La detrazione “maggiorata” del 110%, relativa agli interventi definiti dall’art.119 del Decreto Rilancio, è trasferibile all’acquirente in caso di vendita dell’immobile o all’erede che lo detiene materialmente a seguito del decesso del titolare della detrazione.

In caso di cessione di un immobile oggetto dell’intervento di recupero edilizio prima che sia decorso l’intero periodo di sfruttamento dell’agevolazione, la detrazione rimanente viene trasferita automaticamente, salvo diverso accordo delle parti, all’acquirente dell’unità. Quindi, nel caso di trasferimento per atto tra vivi, compresa la donazione, le parti potranno sottoscrivere un accordo tenendo conto di quanto precisato nella Circolare n. 7/2017 dell’Agenzia delle Entrate.

Diversa è invece la conclusione prevista qualora oggetto del trasferimento sia:
– il diritto di usufrutto, nel qual caso la detrazione rimane in capo al nudo proprietario in quanto a questi resta la nuda proprietà dell’immobile fino al momento della morte;
– la cessione di una quota dell’immobile, a meno che l’acquirente a seguito del trasferimento della stessa non diventi l’unico proprietario dell’immobile.

Nel caso di un immobile oggetto di ristrutturazione e trasferito per successione, la detrazione non beneficiata viene automaticamente trasmessa all’erede che abbia la detenzione materiale e diretta del bene.

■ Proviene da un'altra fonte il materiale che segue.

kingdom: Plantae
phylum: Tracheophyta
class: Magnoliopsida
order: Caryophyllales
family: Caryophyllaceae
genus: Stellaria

Ne consegue che la detrazione compete a chi può disporre dell’immobile, a prescindere dalla circostanza che lo abbia adibito a propria abitazione principale.

A tal riguardo però è necessario soffermarci su alcuni punti chiariti dall’Agenzia delle Entrate con la Circ. n. 7/2017:
– se l’immobile è locato, la detrazione viene persa e quindi non trasmessa agli eredi perché essi non dispongono del bene direttamente;
– se l’immobile è libero e ci sono più eredi, la detrazione spetta a ciascuno pro-quota;
– in presenza di più eredi, dei quali solo uno di questi utilizzi l’immobile come abitazione, la detrazione spetterà per intero a quest’ultimo;

Va inoltre evidenziato che qualora il coniuge superstite rinunci all’eredità, mantenendo solo il diritto di abitazione, non potrà usufruire della detrazione. Ne consegue che nemmeno gli eredi potranno usufruire del beneficio residuo in quanto non dispongono materialmente del bene.

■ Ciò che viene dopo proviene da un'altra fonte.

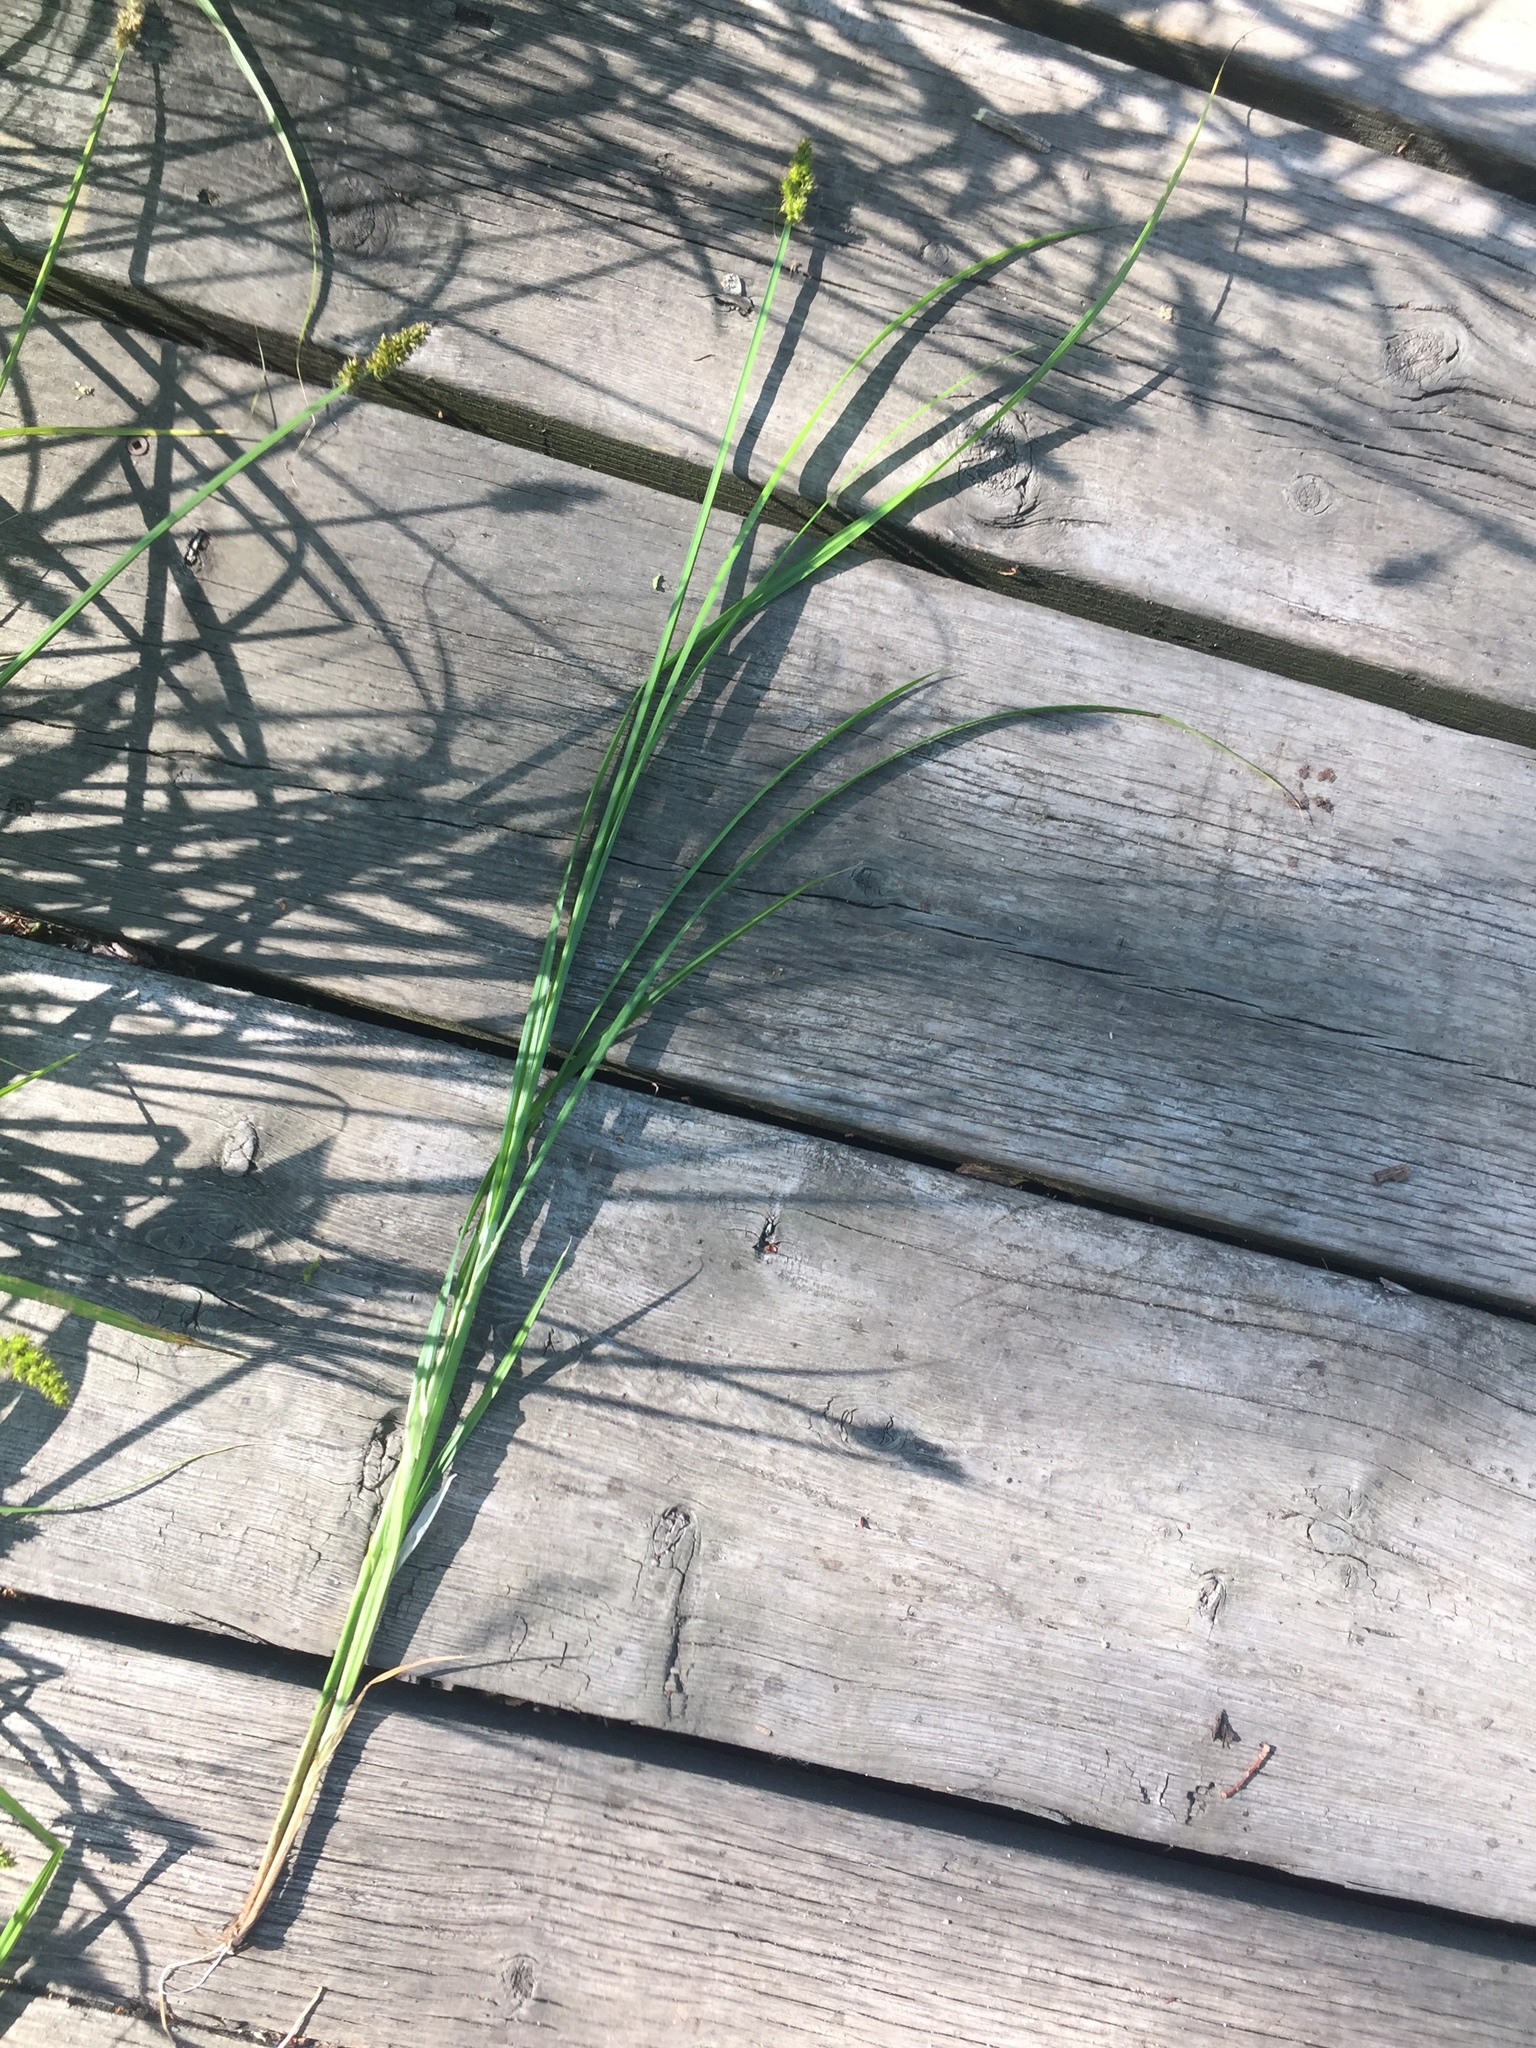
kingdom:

In ultimo, va precisato che la detenzione del bene deve sussistere non soltanto per l’anno di accettazione dell’eredità, ma anche per ciascun anno per il quale si vuole fruire delle residue quote di detrazione. Pertanto, se l’erede concede in comodato o in locazione l’immobile, non potrà fruire delle rate di detrazione di competenza degli anni in cui non ha più la detenzione materiale e diretta del bene. Potrà beneficiarne, eventualmente, al termine del contratto di comodato o di locazione.